1. Go to your Control Panel and create two new DataStores one for each resulting math device (mpathc, mpathb). This will create an entry on the DB that we will use with the resulting uuid to create the DataStore Manually on the HV.
2. Once the DataStores have been created on the UI, login to the HV. We will next create the DataStores on the HV using the uuids. ISCSI/FC data stores use LVM. Create the 2 physical volumes one for each DS:
pvcreate —metadatasize 50M /dev/mapper/mpathc
pvcreate —metadatesize 50M /dev/mapper/mpathb
3. Create the Volume groups using the uuids from the UI:
vgcreate onapp-usxck5bmj0vqrg /dev/mapper/mpathc
vgcreate onapp-m8fhwar2eenf04 /dev/mapper/mpathb
4. Check whether both data stores are available within the HVs:
onapp-test # pvscan
PV /dev/mapper/mpathc VG onapp-usxck5bmj0vqrg lvm2 [4.00 TiB / 650.90 GiB free]

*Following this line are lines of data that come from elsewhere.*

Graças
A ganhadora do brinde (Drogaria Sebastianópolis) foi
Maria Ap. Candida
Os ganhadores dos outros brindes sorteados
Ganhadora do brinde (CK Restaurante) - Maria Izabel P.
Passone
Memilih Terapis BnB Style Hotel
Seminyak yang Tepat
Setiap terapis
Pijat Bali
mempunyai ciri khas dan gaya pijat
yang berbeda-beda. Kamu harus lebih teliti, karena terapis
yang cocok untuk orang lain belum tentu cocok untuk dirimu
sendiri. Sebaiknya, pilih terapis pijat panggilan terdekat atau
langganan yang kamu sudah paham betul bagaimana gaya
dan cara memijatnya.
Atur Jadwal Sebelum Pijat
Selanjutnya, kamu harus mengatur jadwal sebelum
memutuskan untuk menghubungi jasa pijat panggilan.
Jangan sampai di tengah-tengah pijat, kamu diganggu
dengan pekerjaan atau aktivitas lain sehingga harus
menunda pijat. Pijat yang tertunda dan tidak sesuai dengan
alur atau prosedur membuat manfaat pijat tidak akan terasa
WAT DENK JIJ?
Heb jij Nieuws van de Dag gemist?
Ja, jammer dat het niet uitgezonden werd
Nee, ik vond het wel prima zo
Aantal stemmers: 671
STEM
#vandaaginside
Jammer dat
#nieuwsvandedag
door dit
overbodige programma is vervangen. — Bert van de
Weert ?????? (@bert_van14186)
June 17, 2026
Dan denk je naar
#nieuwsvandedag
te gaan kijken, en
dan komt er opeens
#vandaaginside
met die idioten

PV /dev/mapper/mpathb VG onapp-m8fhwar2eenf04 lvm2 [4.00 TiB / 679.90 GiB free]
PV /dev/sda2 VG vg_onaappkvm1 lvm2 [277.97 GiB / 27.97 GiB free]

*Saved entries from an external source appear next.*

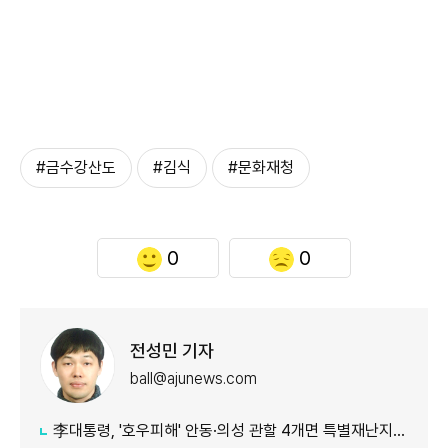
#금수강산도
#김식
#문화재청
0
0
전성민 기자
ball@ajunews.com
李대통령, '호우피해' 안동·의성 관할 4개면 특별재난지역 선포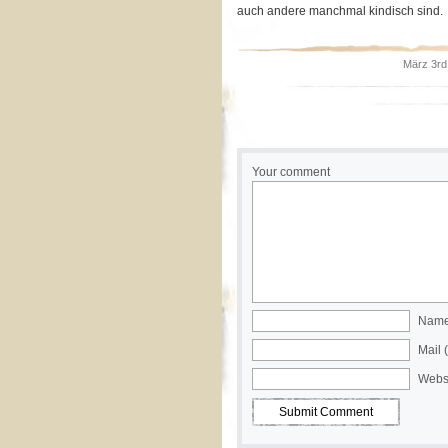
auch andere manchmal kindisch sind.
März 3rd
Your comment
Name 
Mail 
Webs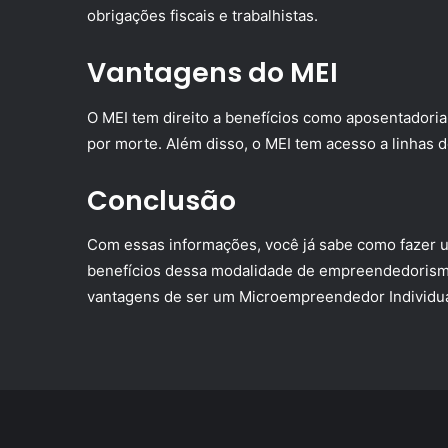
obrigações fiscais e trabalhistas.
Vantagens do MEI
O MEI tem direito a benefícios como aposentadoria
por morte. Além disso, o MEI tem acesso a linhas de
Conclusão
Com essas informações, você já sabe como fazer 
benefícios dessa modalidade de empreendedorismo.
vantagens de ser um Microempreendedor Individua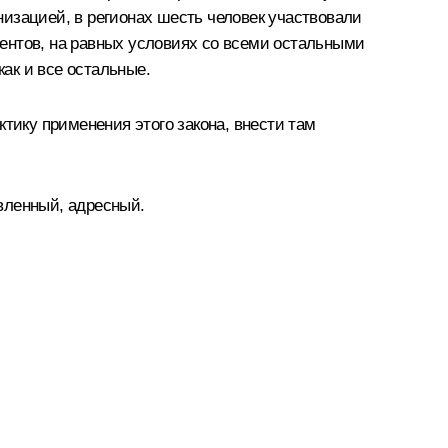
изацией, в регионах шесть человек участвовали
ентов, на равных условиях со всеми остальными
как и все остальные.
тику применения этого закона, внести там
вленный, адресный.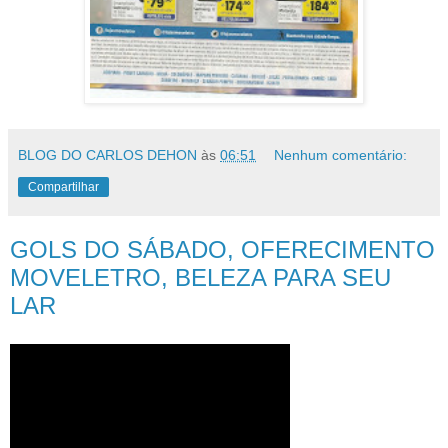
BLOG DO CARLOS DEHON
às
06:51
Nenhum comentário:
Compartilhar
GOLS DO SÁBADO, OFERECIMENTO
MOVELETRO, BELEZA PARA SEU
LAR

Total: 3 [8.66 TiB] / in use: 4 [8.66 TiB] / in no VG: 0 [0 ]
5. Now in the OnApp UI, go to Settings, Hypervisor_Zones and click Manage DataStores. You should add the DataStores to the HV_Zone.
Now when you create a VM, a logical volume will be created on the DataStore chosen. That will be your VMdisk.